The English language is getting increasingly tense and this is not restricted merely to verbs but nouns, adverbs and adjectives as well. In fact it is past tense as Britain’s Daily Mail reports. What the Mail shows is that the “C” Section is not only a problem in Trinidad and Tobago but is now an issue wherever the English Language is spoken, read or held in high esteem.
On March 16, 2014, just a week ago, the Mail said, “Latest round of words added to the Oxford Dictionary includes one of the rudest in the English language. Word — among most offensive in English language — added under ‘c’ section.” The Independent’s Adam Withnall explained that the Oxford Engligh Dictionary (OED) is updated four times a year — providing insight into how the English Language is changing. New entries including c**ted, beatboxer, Old Etonian and bestie have been added to the Oxford English Dictionary as part of the new words list for March 2014.
The changes include more than 900 updated or new words, phrases and senses, with some entries receiving a rethink for the first time since the original edition of the OED was completed in 1928. Updates to the OED have been taking place quarterly since 2000, and are designed to offer an authoritative catalogue for the changing lexicon of modern times.
Withnall concluded, “Perhaps the message to take away is that people are getting more creative when insulting one another — a whole range of derivatives of the four-letter Middle English swear word “c***” have been added this year, including c**ted, c**ting, c**tish and c**ty*, all adjectives.”
Many years ago, an OED was compulsory for any secondary school pupil and my generation, lacking television and the internet, amused ourselves by looking up swear words, especially those four-letter ones meaning “intercourse” or delving into Chaucer’s Canterbury’s Tales. Our “set book” from the works of Shakespeare was Henry V and while forced to memorise lines like “Once more into the breach dear friends, once more” did not need any major effort to quote, “Pistol’s cock is up and flashing fire will follow.”
It is not that the “C” word in question is not well known to us. To go back to Henry V it is as familiar in our mouths as household words and to many it is a familiarity that breeds not just contempt but other offspring too numerous to mention. In our days though, the other adjectival derivations now in the OED were both unknown and unused. It fact, the word and its usage in Trinidad prompted our school principal, an Irishman belonging to the Presentation Brothers, a Catholic teaching order, to muse about our way with words and their significance to us.

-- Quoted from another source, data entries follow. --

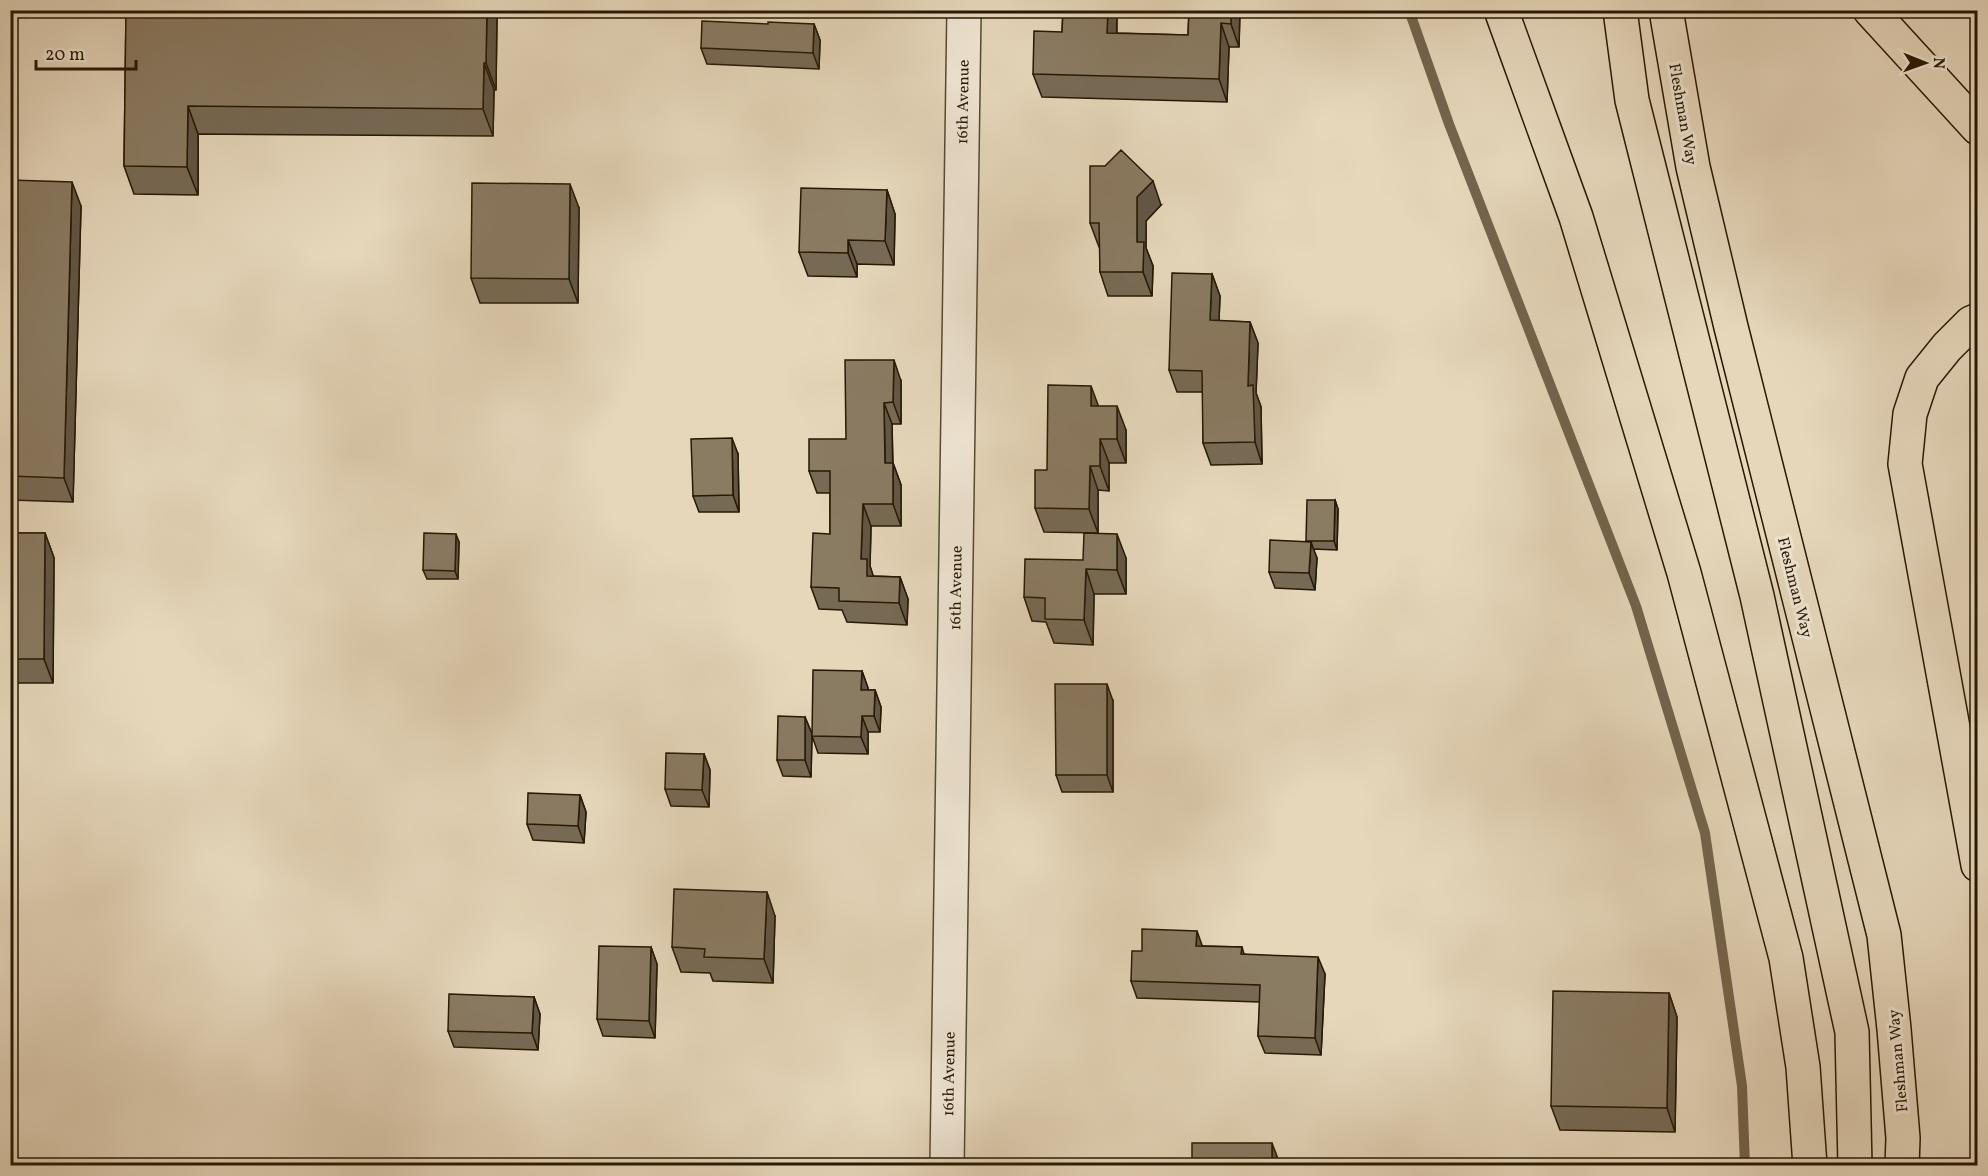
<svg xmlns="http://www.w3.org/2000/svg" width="1988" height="1176" font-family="Vollkorn,serif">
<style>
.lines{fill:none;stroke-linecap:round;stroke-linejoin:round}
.stream{stroke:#73644c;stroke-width:10}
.minor-casing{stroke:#574831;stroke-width:36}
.major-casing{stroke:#271803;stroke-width:36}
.minor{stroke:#efe5d3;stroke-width:33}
.major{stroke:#e6d7bb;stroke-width:33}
.wall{fill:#776a55;stroke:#271803;stroke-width:1.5}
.shaded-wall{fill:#615645;stroke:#271803;stroke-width:1.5}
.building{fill:#8a7b63;stroke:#271803;stroke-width:1.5}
.labels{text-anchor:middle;stroke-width:6;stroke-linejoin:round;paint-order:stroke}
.street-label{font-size:16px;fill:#271803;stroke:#efe5d3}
</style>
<rect width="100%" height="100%" fill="#e6d7bb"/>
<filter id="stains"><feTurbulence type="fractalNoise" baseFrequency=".00333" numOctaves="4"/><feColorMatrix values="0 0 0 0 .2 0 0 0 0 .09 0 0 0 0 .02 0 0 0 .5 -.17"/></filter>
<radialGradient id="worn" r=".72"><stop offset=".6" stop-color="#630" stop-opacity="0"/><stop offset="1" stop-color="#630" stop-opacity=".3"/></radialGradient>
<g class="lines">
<path class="stream" d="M 1409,10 L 1449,124 L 1636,606 L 1705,833 L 1742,1086 L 1745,1166"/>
<defs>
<path id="minor" d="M 947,1166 L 964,10"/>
<path id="major" d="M 1501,10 L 1576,217 L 1684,573 L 1786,958 L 1803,1067 L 1810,1166
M 1620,10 L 1632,100 L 1757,596 L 1852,1032 L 1855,1166
M 1666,10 L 1693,167 L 1731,327 L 1884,935 L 1894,1029 L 1903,1138 L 1902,1166
M 1870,10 L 1978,128
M 1978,320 L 1971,323 L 1947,347 L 1922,378 L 1910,414 L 1905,464 L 1978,865"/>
</defs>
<use href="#minor" class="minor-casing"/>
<use href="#major" class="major-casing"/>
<use href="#minor" class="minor"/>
<use href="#major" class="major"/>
</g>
<path class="wall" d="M 126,10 L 495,10 L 497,15 L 496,90 L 494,90 L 493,136 L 198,134 L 198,195 L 134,194 L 124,166 Z
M 1063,10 L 1117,10 L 1117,33 L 1188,35 L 1189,10 L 1240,10 L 1239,47 L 1229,47 L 1227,102 L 1042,97 L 1033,74 L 1062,32 Z
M 814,24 L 820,40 L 819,69 L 707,64 L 701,48 Z
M 10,180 L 81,206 L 73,502 L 10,500 Z
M 887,190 L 895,214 L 894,265 L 857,264 L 857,277 L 808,276 L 799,252 Z
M 1161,205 L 1146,221 L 1146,248 L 1153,266 L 1152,296 L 1108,296 L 1100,272 L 1100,247 L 1099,247 L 1090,223 Z
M 579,208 L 578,303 L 480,303 L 471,278 Z
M 1212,274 L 1220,296 L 1219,321 L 1250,322 L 1258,343 L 1256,393 L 1261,407 L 1262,464 L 1211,465 L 1203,443 L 1203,392 L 1177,392 L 1169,370 Z
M 901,381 L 901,424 L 892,424 L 893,463 L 901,485 L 901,526 L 871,526 L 870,566 L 873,576 L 900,577 L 908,599 L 907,625 L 847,622 L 842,610 L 819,609 L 811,587 L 830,534 L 830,493 L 817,493 L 809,471 L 846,439 Z
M 1098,406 L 1126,430 L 1126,463 L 1109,463 L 1109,491 L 1098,490 L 1098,533 L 1044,532 L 1035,508 L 1047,470 Z
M 738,454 L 739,512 L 699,512 L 693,496 Z
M 1335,500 L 1338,509 L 1337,550 L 1313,549 L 1317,558 L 1315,590 L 1275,588 L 1269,572 L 1306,542 L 1306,541 Z
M 10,533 L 45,533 L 54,558 L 53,683 L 10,683 Z
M 459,542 L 458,579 L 427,579 L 423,570 Z
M 1126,558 L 1126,594 L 1094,594 L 1093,645 L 1054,643 L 1046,622 L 1032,621 L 1024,597 L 1083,560 Z
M 862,671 L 868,688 L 868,690 L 875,690 L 881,707 L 880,732 L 868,732 L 868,754 L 818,753 L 812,736 Z
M 1113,701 L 1113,792 L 1062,792 L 1056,775 Z
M 805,717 L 812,734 L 811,777 L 783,776 L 777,760 Z
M 704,754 L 710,770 L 709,807 L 671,806 L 665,789 Z
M 580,795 L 586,812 L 584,843 L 533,840 L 527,824 Z
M 775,916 L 773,983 L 713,981 L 710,973 L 681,972 L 672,947 Z
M 1202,946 L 1242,947 L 1244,954 L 1325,974 L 1321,1055 L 1265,1053 L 1258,1036 L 1260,1002 L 1137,998 L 1131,981 L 1142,951 Z
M 651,947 L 657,964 L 655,1038 L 603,1036 L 597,1019 Z
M 1669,993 L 1677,1017 L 1675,1132 L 1560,1130 L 1551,1106 Z
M 534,997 L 540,1014 L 538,1050 L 454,1047 L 448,1031 Z"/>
<path class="shaded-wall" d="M 487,10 L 495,10 L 497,15 L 496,90 L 486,63 Z
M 1108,10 L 1117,10 L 1116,56 L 1107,33 Z
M 1231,10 L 1240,10 L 1239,47 L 1231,24 Z
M 1221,23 L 1229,47 L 1227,102 L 1219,79 Z
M 814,24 L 820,40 L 819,69 L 813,53 Z
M 484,63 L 494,90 L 493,136 L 483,109 Z
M 188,106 L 198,134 L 198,195 L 187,167 Z
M 1153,181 L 1161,205 L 1146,221 L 1146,248 L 1153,266 L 1152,296 L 1143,272 L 1137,242 L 1137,197 Z
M 72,182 L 81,206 L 73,502 L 64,478 Z
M 570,184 L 579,208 L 578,303 L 569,279 Z
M 887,190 L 895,214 L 894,265 L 885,241 Z
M 848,240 L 857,264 L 857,277 L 848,253 Z
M 1212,274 L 1220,296 L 1218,342 L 1210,320 Z
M 1250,322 L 1258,343 L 1256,393 L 1261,407 L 1262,464 L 1255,442 L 1248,386 Z
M 894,360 L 901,381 L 901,424 L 893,402 Z
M 1091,386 L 1100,410 L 1091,406 Z
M 884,403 L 892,424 L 893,485 L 885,463 Z
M 1117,406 L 1126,430 L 1126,463 L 1117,439 Z
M 732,438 L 738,454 L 739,512 L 733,495 Z
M 1100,439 L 1109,463 L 1109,491 L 1100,466 Z
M 893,463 L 901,485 L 901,526 L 893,504 Z
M 1090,466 L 1098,490 L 1098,533 L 1089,509 Z
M 1335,500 L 1338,509 L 1337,550 L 1334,541 Z
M 863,504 L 871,526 L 870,566 L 875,581 L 875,598 L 861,559 Z
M 45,533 L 54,558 L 53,683 L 44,659 Z
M 456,534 L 459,542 L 458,579 L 455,571 Z
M 1117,534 L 1126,558 L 1126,594 L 1117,570 Z
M 1311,542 L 1317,558 L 1315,590 L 1309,573 Z
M 1086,569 L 1094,594 L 1093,645 L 1084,620 Z
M 900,577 L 908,599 L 907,625 L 899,603 Z
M 862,671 L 868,688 L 867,707 L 861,690 Z
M 1107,684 L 1113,701 L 1113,792 L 1107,775 Z
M 875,690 L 881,707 L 880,732 L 874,716 Z
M 862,716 L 868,732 L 868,754 L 861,737 Z
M 805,717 L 812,734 L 811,777 L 805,760 Z
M 704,754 L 710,770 L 709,807 L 702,790 Z
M 580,795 L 586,812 L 584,843 L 578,826 Z
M 767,892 L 775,916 L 773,983 L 764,959 Z
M 1197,931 L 1203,948 L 1196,946 Z
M 651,947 L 657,964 L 655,1038 L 649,1021 Z
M 1318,957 L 1325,974 L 1321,1055 L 1315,1038 Z
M 1669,993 L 1677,1017 L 1675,1132 L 1667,1108 Z
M 534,997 L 540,1014 L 538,1050 L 532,1033 Z
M 1272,1143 L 1278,1159 L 1278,1166 L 1272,1166 Z"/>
<path class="building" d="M 126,10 L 487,10 L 486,63 L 484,63 L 483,109 L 188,106 L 187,167 L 124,166 Z
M 1063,10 L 1108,10 L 1107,33 L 1188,35 L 1189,10 L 1231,10 L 1231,24 L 1221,23 L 1219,79 L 1033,74 L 1034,31 L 1062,32 Z
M 702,21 L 768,24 L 768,22 L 814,24 L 813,53 L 701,48 Z
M 1121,150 L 1153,181 L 1137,197 L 1137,242 L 1144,242 L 1143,272 L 1100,272 L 1099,223 L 1090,223 L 1090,166 L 1105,166 Z
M 10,180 L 72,182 L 64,478 L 10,476 Z
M 472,183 L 570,184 L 569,279 L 471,278 Z
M 801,188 L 887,190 L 885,241 L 848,240 L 848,253 L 799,252 Z
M 1172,273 L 1212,274 L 1210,320 L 1250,322 L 1248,386 L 1253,385 L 1255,442 L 1203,443 L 1202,371 L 1169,370 Z
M 845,360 L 894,360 L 893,402 L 884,403 L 885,463 L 893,463 L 893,504 L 863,504 L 861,559 L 867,559 L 867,576 L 900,577 L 899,603 L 839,601 L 839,588 L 811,587 L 813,533 L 830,534 L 830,471 L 809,471 L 809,439 L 846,439 Z
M 1048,385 L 1091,386 L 1091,406 L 1117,406 L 1117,439 L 1100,439 L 1100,466 L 1090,466 L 1089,509 L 1035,508 L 1035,470 L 1047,470 Z
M 732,438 L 733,495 L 693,496 L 691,439 Z
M 1307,500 L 1335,500 L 1334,541 L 1306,541 Z
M 10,533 L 45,533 L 44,659 L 10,659 Z
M 424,533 L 456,534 L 455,571 L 423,570 Z
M 1084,533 L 1117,534 L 1117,570 L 1086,569 L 1084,620 L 1045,619 L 1045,598 L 1024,597 L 1025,559 L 1083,560 Z
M 1270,540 L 1311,542 L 1309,573 L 1269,572 Z
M 813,670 L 862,671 L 861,690 L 875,690 L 874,716 L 862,716 L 861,737 L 812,736 Z
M 1055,684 L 1107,684 L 1107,775 L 1056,775 Z
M 778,716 L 805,717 L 805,760 L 777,760 Z
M 666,753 L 704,754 L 702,790 L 665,789 Z
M 528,793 L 580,795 L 578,826 L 527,824 Z
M 674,889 L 767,892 L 764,959 L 704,957 L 705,949 L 672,947 Z
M 1142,929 L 1197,931 L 1196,946 L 1242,947 L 1241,954 L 1318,957 L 1315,1038 L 1258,1036 L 1260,985 L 1131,981 L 1132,951 L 1142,951 Z
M 599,946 L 651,947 L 649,1021 L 597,1019 Z
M 1553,991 L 1669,993 L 1667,1108 L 1551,1106 Z
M 449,994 L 534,997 L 532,1033 L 448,1031 Z
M 1192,1143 L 1272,1143 L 1272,1166 L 1192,1166 Z"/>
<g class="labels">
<g class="street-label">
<text transform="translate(962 102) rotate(-89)" y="6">16th Avenue</text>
<text transform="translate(1684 114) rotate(80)" y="6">Fleshman Way</text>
<text transform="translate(1796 587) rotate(76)" y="6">Fleshman Way</text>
<text transform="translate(955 588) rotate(-89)" y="6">16th Avenue</text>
<text transform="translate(1897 1061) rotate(-95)" y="6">Fleshman Way</text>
<text transform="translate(948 1074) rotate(-89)" y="6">16th Avenue</text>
</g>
</g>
<rect width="1988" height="1176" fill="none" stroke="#e6d7bb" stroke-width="36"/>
<rect x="12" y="12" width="1964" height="1152" fill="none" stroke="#271803" stroke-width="3"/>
<rect x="18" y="18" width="1952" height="1140" fill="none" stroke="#271803" stroke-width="1.5"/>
<g transform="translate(1925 63) rotate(91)" stroke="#efe5d3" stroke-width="4.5" paint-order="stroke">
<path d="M0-4.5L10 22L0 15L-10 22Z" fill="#271803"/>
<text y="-9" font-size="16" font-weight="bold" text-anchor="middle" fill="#271803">N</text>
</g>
<path d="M36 60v9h100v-9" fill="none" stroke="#271803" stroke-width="3"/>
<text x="45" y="60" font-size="18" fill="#271803" stroke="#efe5d3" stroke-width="4.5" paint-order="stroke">20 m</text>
<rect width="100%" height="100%" filter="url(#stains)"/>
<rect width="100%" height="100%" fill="url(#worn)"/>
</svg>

Two boys were brought before him for fighting. He asked one of the boys why this had happened. The boy replied, “He curse my mother. Brother he tell me my mother’s (new word in the OED).” The principal could not understand why an anatomical term without any further embellishment could provoke such a violent response. He kept asking, “But what did he tell you?” without understanding the power of the word in the Trinidad context.
Of course (back to Henry V) the principal whipped the offending Adam out of both boys but reformation never came either in a flood or all at once. In fact, that particular word preceded by “mother” has caused more fights and even deaths in schools and rum-shops throughout Trinidad than any other issue including the honour of wives or the merits of a particular religion or football team over another. My fear is related to the situation where a radio announcer was extolling the virtues of a particular brand of gas and boasted, “It has more adjectives in it than any other gas.” My problem is that with the “C” section being boosted by other adjectives, it is just a matter of time before the name of the classic novel by Alexandre Dumas, The Count of Monte Cristo is changed irrevocably and ends up in the “C” Section. This is highly possible since a fifth word is in the “C” section and refers to a late 19th century term derived from the Latin cunnus ‘vulva’ + lingere ‘lick’. This word, when it eventually became known, was greeted with great glee by my generation and was actually seized upon and applied to our classmates and their predilections without restraint or accuracy. For today’s internet generation this does not raise an eyebrow, alarm or physical reaction.
I must confess that no longer being a “bibliophile” but now what the OED calls a “bookaholic”, I should know when I’m licked and give in gracefully to the new wave and ways. But I am still stunned by the inclusion of words like “wackadoo” and “wackadoodle” and even more by the explanation provided by Katherine Connor Martin, head of US dictionaries who said that they were elaborations of “wacky”, “wack”, or “wacko”, which were used to refer to people regarded as eccentric and that the silliness of the words themselves contributes to their mildly contemptuous effect. She also elaborated on another new word in the OED, “crap shoot” which used to refer to a game of dice (or ‘craps’) and which now denotes a situation or undertaking regarded as uncertain, risky, or unpredictable. In other words, the OED has now placed itself in the “C” section. It’s process for choosing new entries is now become an enormous crap-shoot.
*Tony Deyal was last seen
checking the OED for the meaning of the new word “bookwoman” and
wondering whether that will soon become “kindlewoman” and refer to an Amazon.